What is Deduplication


According to wikipedia, “Data deduplication is a specific form of compression where redundant data is eliminated, typically to improve storage utilization. In the deduplication process, duplicate data is deleted, leaving only one copy of the data to be stored. However, indexing of all data is still retained should that data ever be required. Deduplication is able to reduce the required storage capacity since only the unique data is stored. For example, a typical email system might contain 100 instances of the same one megabyte (MB) file attachment. If the email platform is backed up or archived, all 100 instances are saved, requiring 100 MB storage space. With data deduplication, only one instance of the attachment is actually stored; each subsequent instance is just referenced back to the one saved copy. In this example, a 100 MB storage demand could be reduced to only 1 MB. Different applications have different levels of data redundancy. Backup applications generally benefit the most from de-duplication due to the nature of repeated full backups of an existing file system.”[1]

SDFS leverages data deduplication for primary storage. It acts as a normal file system that can be used for typical IO operations similiar to EXT3, NTFS … etc. The difference is SDFS hashes blocks of data as they are written to the file system and only writes those that are unique to disk. Blocks that are not unique just refernce the data that is already on disk.

Why it does matter

Using deduplication has two big advantages over a normal file system.

  • Reduced Storage Allocation – Deduplication can reduce storage needs by up to 90%-99% for files such VMDKs and backups. Basically situations where you are storing a lot of redundant data can see huge benefits.
  • Efficient Volume Replication – Since only unique data is written disk, only those blocks need to be replicated. This can reduce traffic for replicating data by 90%-99% depending on the application.

Using SDFS adds a couple additional advantages based on its achitecture.

  • Scalability : SDSF can store huge amounts of data and can deduplicate at block sizes as small as 4k.
  • IO Performance : SDFS can be setup in on multiple nodes sharing the same backen object store. Each node can read and write independently at over 2000MB/s.

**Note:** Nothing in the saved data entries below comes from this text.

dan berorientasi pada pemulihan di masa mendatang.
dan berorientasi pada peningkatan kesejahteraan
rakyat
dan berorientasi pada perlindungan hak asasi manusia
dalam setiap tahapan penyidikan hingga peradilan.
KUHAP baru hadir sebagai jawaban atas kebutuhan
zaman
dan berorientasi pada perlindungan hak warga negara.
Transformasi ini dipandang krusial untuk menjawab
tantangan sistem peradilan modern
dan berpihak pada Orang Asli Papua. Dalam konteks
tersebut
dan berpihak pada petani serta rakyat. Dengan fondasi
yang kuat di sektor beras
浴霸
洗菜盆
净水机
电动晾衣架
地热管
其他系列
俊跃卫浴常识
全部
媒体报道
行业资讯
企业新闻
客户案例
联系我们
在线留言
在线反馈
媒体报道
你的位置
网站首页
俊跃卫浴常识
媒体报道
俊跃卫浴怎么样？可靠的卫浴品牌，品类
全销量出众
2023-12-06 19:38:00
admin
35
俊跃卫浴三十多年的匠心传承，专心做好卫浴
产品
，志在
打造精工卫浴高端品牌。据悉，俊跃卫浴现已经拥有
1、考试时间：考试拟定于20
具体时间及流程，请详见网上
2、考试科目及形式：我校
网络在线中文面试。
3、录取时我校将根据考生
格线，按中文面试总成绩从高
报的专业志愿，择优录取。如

Great Applications for SDFS and Deduplication

  • Backups
  • Virtual Machines
  • Network shares for unstructured data such as office documents and PSTs
  • Any application with a large amount of deduplicated data

Applications that are not a good fit for Deplication

  • Anything that has totally unique data
  • Pictures
  • Music Files
  • Movies/Videos
  • Encrypted Data


  1. Wikipedia – Data Deduplication